`You can't say we weren't cautious," said CNN's Judy Woodruff shortly after calling Florida, with 98 per cent of the vote in, for President George W. Bush Tuesday night.
"I enjoyed how much I've heard `We don't know,'" her colleague Aaron Brown said at some other point in the long night, referring to how nobody was jumping the electoral gun on the states. "We're not ashamed to say that."
Yeah? So where was their sense of shame over the past four years? Where was the circumspection, deliberation and responsible reporting after Americans went to the polls in 2000?
Instead of waving the flag and waiving the freedom to criticize the self-styled "war president," the media should have been asking the questions that needed asking.
But no.
They suited up and counted down to a dubious and disastrous war on Iraq where as many as 100,000 civilians have been "liberated" from this mortal coil and where American kids are killed for want of armoured Humvees.

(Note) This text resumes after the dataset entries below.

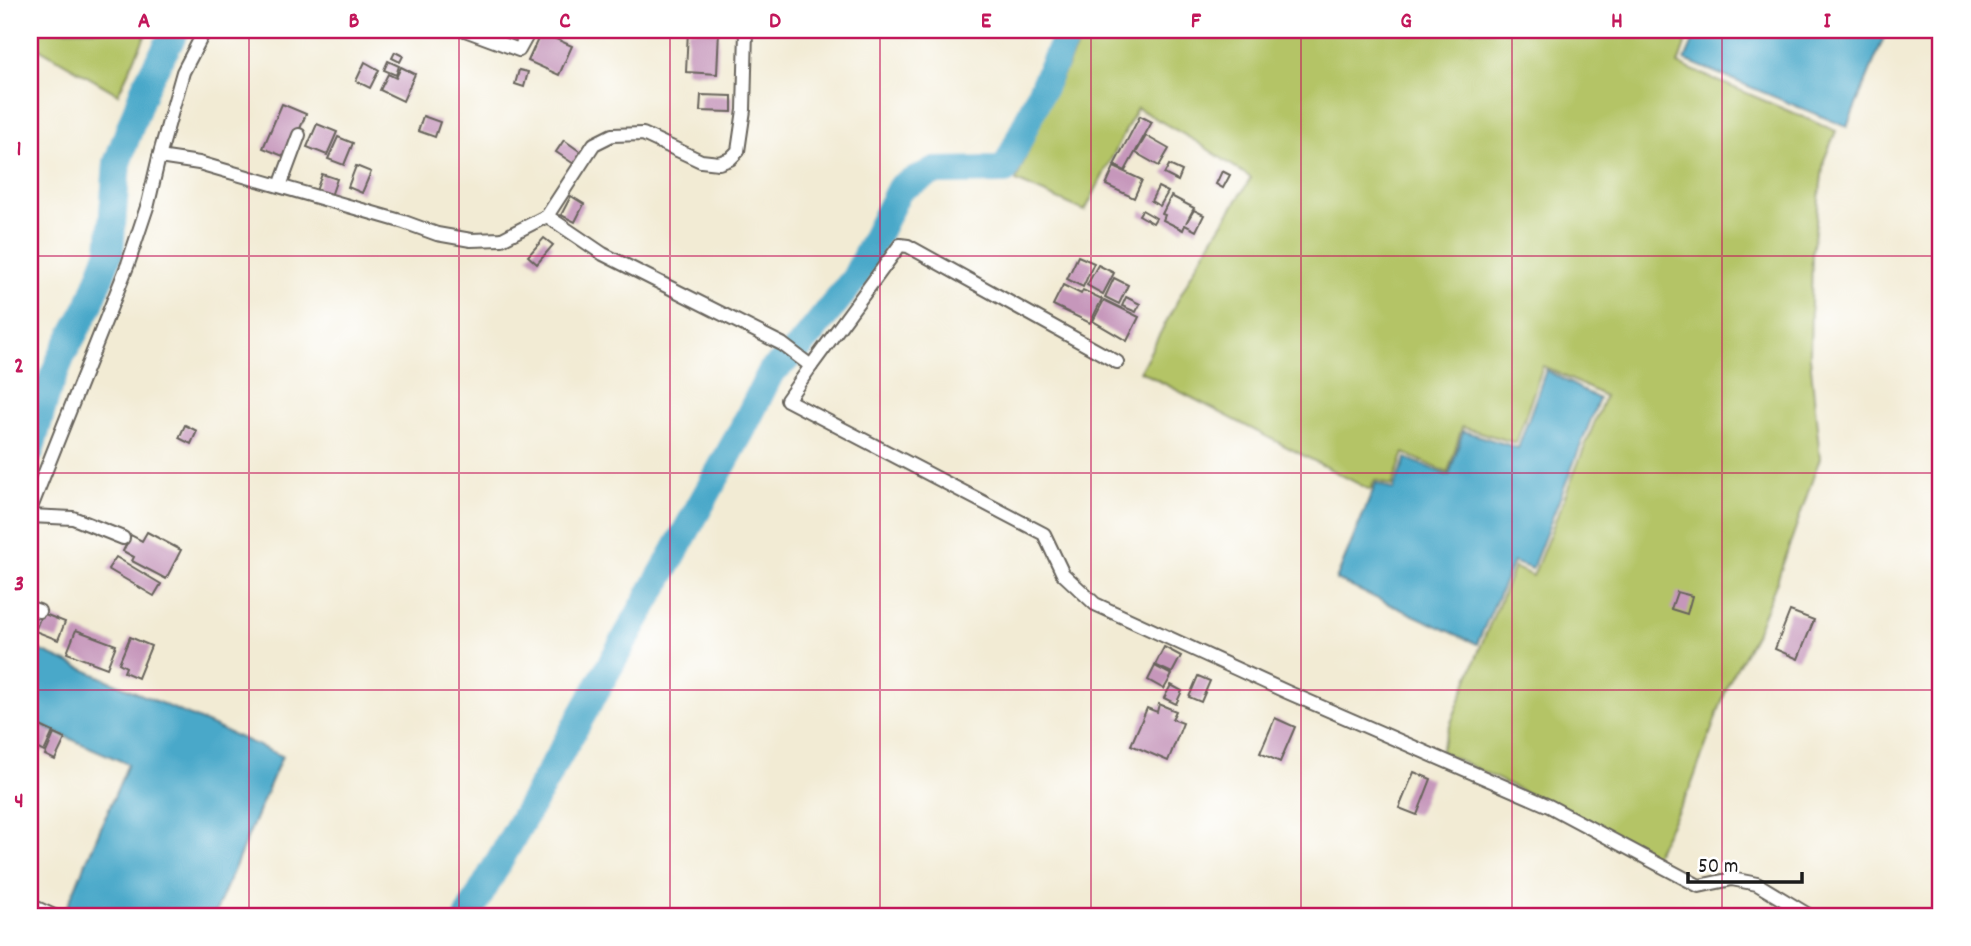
<svg xmlns="http://www.w3.org/2000/svg" width="1971" height="946" viewBox="0 0 1971 946" font-family="Dekko,sans-serif">
	<style>
		.green { fill: #b4c466; stroke: #687041; stroke-width: 2 }
		.water { fill: #4aa8c9; stroke: #336272; stroke-width: 2 }
		.lines { fill: none; stroke-linecap: round; stroke-linejoin: round }
		.river { stroke: #4aa8c9; stroke-width: 28 }
		.building { fill: #c697bb }
		.street-casing { stroke: #67645c; stroke-width: 16 }
		.street { stroke: #fff; stroke-width: 12 }
		.grid { fill: none; stroke: #c2185b; stroke-width: 2; stroke-opacity: 0.55 }
		.neatline { fill: none; stroke: #c2185b; stroke-width: 2.5 }
		.grid-label { font-size: 23px; text-anchor: middle; font-weight: bold; fill: #c2185b }
	</style>
	<rect width="100%" height="100%" fill="#fff"/>
	<filter id="ink" filterUnits="userSpaceOnUse"><feTurbulence type="fractalNoise" baseFrequency=".0143" numOctaves="2"/><feDisplacementMap in="SourceGraphic" scale="14" xChannelSelector="R" yChannelSelector="G"/><feConvolveMatrix kernelMatrix="1 2 1 2 8 2 1 2 1" color-interpolation-filters="sRGB"/></filter>
	<filter id="wash" filterUnits="userSpaceOnUse"><feTurbulence type="fractalNoise" baseFrequency=".00686" numOctaves="4" result="noise"/><feDisplacementMap in="SourceGraphic" scale="28" xChannelSelector="R" yChannelSelector="G"/><feGaussianBlur stdDeviation="1.57" result="paint"/><feColorMatrix in="noise" values="0 0 0 0 0 0 0 0 0 0 0 0 0 0 0 0 0 1.4 0 .05"/><feComposite in="paint" operator="in"/></filter>
	<g filter="url(#wash)">
		<rect width="100%" height="100%" fill="#f2ebd4"/>
		<!-- green -->
		<g class="green">
			<path d="M30 30H148L118 94 30 43Z"/>
			<path d="M1085 30H1690L1678 64 1836 131 1824 160 1812 254 1810 356 1820 458 1776 584 1757 631 1729 682 1691 786 1649 865 1549 804 1440 751 1484 638 1514 567 1533 576 1605 396 1543 366 1516 443 1462 427 1448 473 1404 453 1392 486 1375 480 1370 490 1140 371 1198 262 1251 178 1197 142 1137 108 1085 211 1016 181 1040 122Z"/>
		</g>
		<!-- water -->
		<g class="water">
			<path d="M1698 30H1887L1847 127 1685 60Z"/>
			<path d="M1546 370 1599 399 1532 569 1513 562 1477 644 1336 580 1376 483 1393 490 1406 458 1449 476 1463 431 1518 448Z"/>
			<path d="M30 646 282 756 214 916H63L128 764 30 721Z"/>
		</g>
		<g class="lines">
			<!-- river -->
			<g class="river">
				<path d="M30 452 46 395 62 355 89 306 110 251 117 163 146 84 176 30"/>
				<path d="M468 916 671 558 742 430 771 372 798 349 855 278 900 188 934 171 1005 170 1069 30"/>
			</g>
		</g>
		<g id="blocks">
			<!-- building -->
			<g class="building">
				<path d="M542 30H551L549 36 572 46 559 75 528 61Z"/>
				<path d="M688 30H719L717 74 686 72Z"/>
				<path d="M395 52 403 56 400 62 392 58Z"/>
				<path d="M388 61 399 66 396 75 384 70Z"/>
				<path d="M365 62 379 70 370 88 356 81Z"/>
				<path d="M401 67 415 74 403 101 380 90 388 74 396 78Z"/>
				<path d="M519 70 528 72 524 87 515 84Z"/>
				<path d="M701 95 732 96V112L700 111Z"/>
				<path d="M282 104 306 114 288 158 263 148Z"/>
				<path d="M423 116 440 122 435 137 418 131Z"/>
				<path d="M1140 116 1152 122 1125 171 1114 165Z"/>
				<path d="M317 124 337 132 327 155 307 147Z"/>
				<path d="M1146 136 1169 149 1159 166 1136 153Z"/>
				<path d="M338 137 353 143 344 165 328 159Z"/>
				<path d="M564 140 582 153 574 164 556 152Z"/>
				<path d="M1169 165 1182 171 1178 181 1164 174Z"/>
				<path d="M356 166 371 172 362 193 348 187Z"/>
				<path d="M1114 167 1142 180 1134 198 1106 185Z"/>
				<path d="M1222 171 1230 175 1223 188 1216 184Z"/>
				<path d="M322 174 337 179 331 196 316 191Z"/>
				<path d="M1158 187 1168 192 1160 206 1151 201Z"/>
				<path d="M571 196 584 204 575 222 561 215Z"/>
				<path d="M1171 196 1194 208 1186 223 1194 210 1204 215 1196 231 1185 225 1183 230 1163 220 1165 215 1162 214Z"/>
				<path d="M1142 210 1156 218 1153 223 1139 215Z"/>
				<path d="M544 238 553 245 537 264 528 256Z"/>
				<path d="M1078 256 1094 263 1083 287 1067 279Z"/>
				<path d="M1098 265 1114 273 1103 294 1087 285Z"/>
				<path d="M1114 278 1128 285 1119 304 1105 297Z"/>
				<path d="M1063 285 1081 294 1083 290 1102 299 1090 323 1053 305Z"/>
				<path d="M1126 297 1140 304 1136 312 1122 306Z"/>
				<path d="M1104 300 1139 317 1127 341 1093 321Z"/>
				<path d="M185 425 197 431 191 444 179 438Z"/>
				<path d="M147 532 181 550 166 579 132 561 134 557 123 551 131 535 142 541Z"/>
				<path d="M116 557 161 584 154 596 108 569Z"/>
				<path d="M1677 592 1692 596 1687 614 1671 609Z"/>
				<path d="M1790 611 1814 620 1798 659 1775 649Z"/>
				<path d="M42 613 65 622 58 640 35 631Z"/>
				<path d="M76 630 116 645 107 668 67 653Z"/>
				<path d="M130 637 151 646 138 678 124 672 126 667 119 663Z"/>
				<path d="M1164 647 1181 656 1172 673 1155 665Z"/>
				<path d="M1155 666 1172 675 1164 689 1148 680Z"/>
				<path d="M1198 676 1210 681 1201 702 1189 697Z"/>
				<path d="M1171 685 1182 691 1176 704 1164 698Z"/>
				<path d="M1159 704 1176 711 1172 719 1183 723 1168 761 1131 745 1147 708 1157 712Z"/>
				<path d="M1275 718 1295 727 1280 762 1260 753Z"/>
				<path d="M30 721 53 732 44 752 30 745Z"/>
				<path d="M54 734 65 739 55 760 45 755Z"/>
				<path d="M1414 772 1431 779 1417 815 1399 808Z"/>
			</g>
		</g>
	</g>
	<g filter="url(#ink)">
		<use href="#blocks" fill-opacity="0" stroke="#67645c" stroke-width="2"/>
		<g class="lines">
			<defs>
				<g id="street">
					<path d="M465 30 519 50 530 30"/>
					<path d="M159 157 199 163 223 170 404 222 437 234 471 240 502 239 547 216 594 144 612 135 643 134 701 161 719 163 730 159 738 151 744 110 746 30"/>
					<path d="M280 186 299 135"/>
					<path d="M547 216 603 254 782 344 811 366 900 245 908 246 1117 362"/>
					<path d="M811 366 787 400 1044 534 1063 574 1095 604 1287 692 1549 806 1699 886 1732 879 1757 884 1810 916"/>
					<path d="M30 510 128 264 148 204 159 157 183 72 205 30"/>
					<path d="M30 516 73 518 123 538"/>
					<path d="M30 608 39 611"/>
					<path d="M30 905 54 916"/>
				</g>
			</defs>
			<!-- street casing -->
			<use href="#street" class="street-casing"/>
			<!-- street -->
			<use href="#street" class="street"/>
		</g>
	</g>
	<!-- grid -->
	<path class="grid" d="M249 30V916M459 30V916M670 30V916M880 30V916M1091 30V916M1301 30V916M1512 30V916M1722 30V916M30 256H1941M30 473H1941M30 690H1941"/>
	<!-- margin -->
	<rect width="1971" height="946" fill="none" stroke="#fff" stroke-width="77"/>
	<!-- scale -->
	<path d="M1688 872v10h114v-10" fill="none" stroke="#1c1c1c" stroke-width="3.5"/>
	<text x="1698" y="872" font-size="21" fill="#1c1c1c" stroke="#ffffff" stroke-width="5" paint-order="stroke">50 m</text>
	<rect x="38" y="38" width="1894" height="870" class="neatline"/>
	<g class="grid-label">
		<text x="144" y="27">A</text>
		<text x="354" y="27">B</text>
		<text x="565" y="27">C</text>
		<text x="775" y="27">D</text>
		<text x="986" y="27">E</text>
		<text x="1196" y="27">F</text>
		<text x="1406" y="27">G</text>
		<text x="1617" y="27">H</text>
		<text x="1827" y="27">I</text>
		<text x="19" y="155">1</text>
		<text x="19" y="372">2</text>
		<text x="19" y="590">3</text>
		<text x="19" y="807">4</text>
	</g>
</svg>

Which makes that ad of the gorgeous blonde driving her son to school in a Hummer — while the cool kids coo "Nice ride!" — all the more obscene.
But then it's all about the bottom line, not the public interest.
That's why so much of the coverage of the presidential campaign focused on trivia — the polls, the ads, Howard Dean's scream, the already out Mary Cheney's being outed as a lesbian, nausea ad nauseam — instead of real issues such as the economy, the environment, education, health care and, oh yes, that mess in Iraq.
Even the reporters who brought us all this mili-tainment in the past few years admit their work has come up short, at least according to last month's survey of its members by the Committee of Concerned Journalists.
That's assuming that the Wolf Blitzers and the Tim Russerts are "concerned journalists," of course.
So now what? Now that the Democrats have finally shaken off the shackles of patriotic correctness, will they keep screaming?
And will the mainstream media give progressives and dissenters the microphone they have been denied since those planes ripped through the heart — and fearful heartland — of America?
Don't count on it.
After all, Sept. 11 has faded so far from the conversation — except when exploited for political purposes — that the media have glossed over the report of the special inquiry that Bush did not want to appoint.
Iraq is so dangerous that the few Western reporters remaining there rarely venture out of their fortified Baghdad compounds to do their jobs.
And when the media actually produce tough journalism, such as last month's late-breaker on the looted explosives, they are attacked by the right for being "liberal."
Make no mistake: "Liberals" — whether they're pro-choice grannies or bereaved fathers of the casualties in Iraq — will continue to be the enemy and Bush will keep using his get-out-of-criticism-jail-free card.
That despite Vanity Fair media critic Michael Wolff's accurate observation last month that "all modern-era second-termers get at least the semi-bum's rush: Clinton was impeached; Teflon Reagan was besmirched; Nixon was thrown out of office."
But Wolff is wrong when he posits that the mainstream media will demonize Bush. He can't possibly believe that the Rush Limbaughs, the Tucker Carlsons and the Bill O'Reillys will now turn on their guy.
And if he thinks that the more moderate talking heads on CNN and MSNBC will now ask the questions that must be asked, I want some of the drug he's on. That's because the right has tightened its grip on the White House, the Congress and the Senate.
And as for the media, well, the right already had it by the throat.
As Joe Conason wrote in his Big
Lies: The Right-Wing Propaganda Machine And How It Distorts The Truth,
"Conservatives enjoy their virtual monopoly over the nation's political
conversation, of course. They paid a lot of money for it and they intend
to keep it."
Yesterday, CNN's Bill Hemmer actually mused about liberalism being "dead" in the United States. Never mind that 55 million voters chose John Kerry, or that just about every survey conducted over the past 10 years indicates that Americans overwhelmingly support such liberal concepts as universal health care.
Already the media are throwing caution to the winds, conducting an autopsy on liberalism. But reports of its death are, like calling a close race before the ballots are counted, premature.
More to the point, if they seriously think liberalism is dead and they are looking for the killer, they should be looking to themselves.